Long theorized but never observed, the first known 'planet with a death wish' is described by Ilin and her colleagues in a study published July 2 in Nature.
Astronomers have been studying this exoplanet and its host star HIP 67522 for years with high-tech tools like NASA's James Webb Space Telescope and Transiting Exoplanet Survey Satellite (TESS). They already knew that HIP 67522 is slightly larger and cooler than our 4.5-billion-year-old sun, but is also much younger at just 17 million years old. HIP 67522 is also a far more active star than our sun, and routinely emits much stronger energy flares. It also hosts two planets, but HIP 67522 b has a faster orbit than its sibling and takes only seven days to complete a circuit.
'We hadn't seen any systems like HIP 67522 before; when the planet was found it was the youngest planet known to be orbiting its host star in less than 10 days,' explained Ilin.
Knowing this, Ilin's team decided to try getting a closer look at HIP 67522 b, and enlisted the European Space Agency's (ESA) exoplanet satellite CHEOPS, for help. CHEOPS is capable of targeting and observing individual stars, and soon documented intermittent flares coming from HIP 67522.
'With CHEOPS we saw more flares, taking the total count to 15, almost all coming in our direction as the planet transited in front of the star as seen from Earth,' said Ilin.
This correlation implied that the interactions between the star and its planet were directly responsible for the flares. But there was a problem with this possibility: astronomers long believed stars only behave independently of their host planets.

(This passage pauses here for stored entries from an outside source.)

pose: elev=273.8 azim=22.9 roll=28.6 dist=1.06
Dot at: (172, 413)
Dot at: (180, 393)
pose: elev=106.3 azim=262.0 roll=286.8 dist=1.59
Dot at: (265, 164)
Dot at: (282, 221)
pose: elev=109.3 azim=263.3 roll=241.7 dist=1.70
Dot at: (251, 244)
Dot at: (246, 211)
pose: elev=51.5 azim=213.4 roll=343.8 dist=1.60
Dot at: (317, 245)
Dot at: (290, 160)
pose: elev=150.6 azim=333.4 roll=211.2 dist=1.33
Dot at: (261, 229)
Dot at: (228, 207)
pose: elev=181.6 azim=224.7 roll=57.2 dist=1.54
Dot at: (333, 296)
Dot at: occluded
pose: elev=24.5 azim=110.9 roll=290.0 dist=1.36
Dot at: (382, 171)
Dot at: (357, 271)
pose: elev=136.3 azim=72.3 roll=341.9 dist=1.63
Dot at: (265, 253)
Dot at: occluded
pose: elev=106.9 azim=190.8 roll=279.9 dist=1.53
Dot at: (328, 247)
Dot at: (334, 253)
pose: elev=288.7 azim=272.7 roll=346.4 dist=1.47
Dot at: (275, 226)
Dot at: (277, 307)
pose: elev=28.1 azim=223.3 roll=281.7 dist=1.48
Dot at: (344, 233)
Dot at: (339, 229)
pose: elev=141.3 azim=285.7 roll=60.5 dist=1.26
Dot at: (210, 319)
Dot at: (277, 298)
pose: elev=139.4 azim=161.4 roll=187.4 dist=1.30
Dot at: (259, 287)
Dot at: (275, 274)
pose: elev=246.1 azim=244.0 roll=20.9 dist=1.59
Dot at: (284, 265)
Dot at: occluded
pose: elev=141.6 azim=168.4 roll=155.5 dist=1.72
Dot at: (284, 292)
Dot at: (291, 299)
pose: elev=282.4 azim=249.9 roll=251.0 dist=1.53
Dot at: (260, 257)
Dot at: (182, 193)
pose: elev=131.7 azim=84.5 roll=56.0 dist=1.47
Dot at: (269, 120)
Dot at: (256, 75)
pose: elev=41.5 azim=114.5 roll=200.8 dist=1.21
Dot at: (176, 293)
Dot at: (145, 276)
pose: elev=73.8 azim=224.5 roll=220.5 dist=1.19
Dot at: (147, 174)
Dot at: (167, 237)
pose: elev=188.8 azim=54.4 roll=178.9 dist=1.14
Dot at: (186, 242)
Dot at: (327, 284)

So how could that be possible?
'We find that the 15 flares in HIP 67522 cluster… [indicate] persistent magnetic star–planet interaction in the system,' the authors wrote in their study.
The physics also supports the theory. Knowing HIP 67522 b's extremely close orbit, this interplay could be possible if its star possesses a strong magnetic field. And given HIP 67522's age, that's almost a certainty.
The current theory is that as the planet amasses energy during its orbit, some of that is redirected in waves along the star's magnetic field lines like someone cracking a whip. Once that wave reaches the end of the magnetic field line, it initiates a major energy flare.
However, a large portion of those powerful cosmic rays aren't simply flung into deep space, Instead, they're redirected back to HIP 67522 b itself with six times the radiation than if it had orbited at a safer distance.
'The planet seems to be triggering particularly energetic flares,' added Ilin. 'The waves it sends along the star's magnetic field lines kick off flares at specific moments. But the energy of the flares is much higher than the energy of the waves. We think that the waves are setting off explosions that are waiting to happen.'
This means that over the next 100 million years, all of that destructive energy will erode an already wispy atmosphere and shrink the planet's overall mass. Eventually, that atmospheric erosion will be the doom of HIP 76522 b.
Luckily, there's plenty of time for astronomers like Ilin to continue studying the unprecedented new find. Researchers hope to follow up their observations by determining the exact types of energy released by each flare. Meanwhile, they intend to scour and find similar star-planet systems to see if any other cosmic death wishes are out there.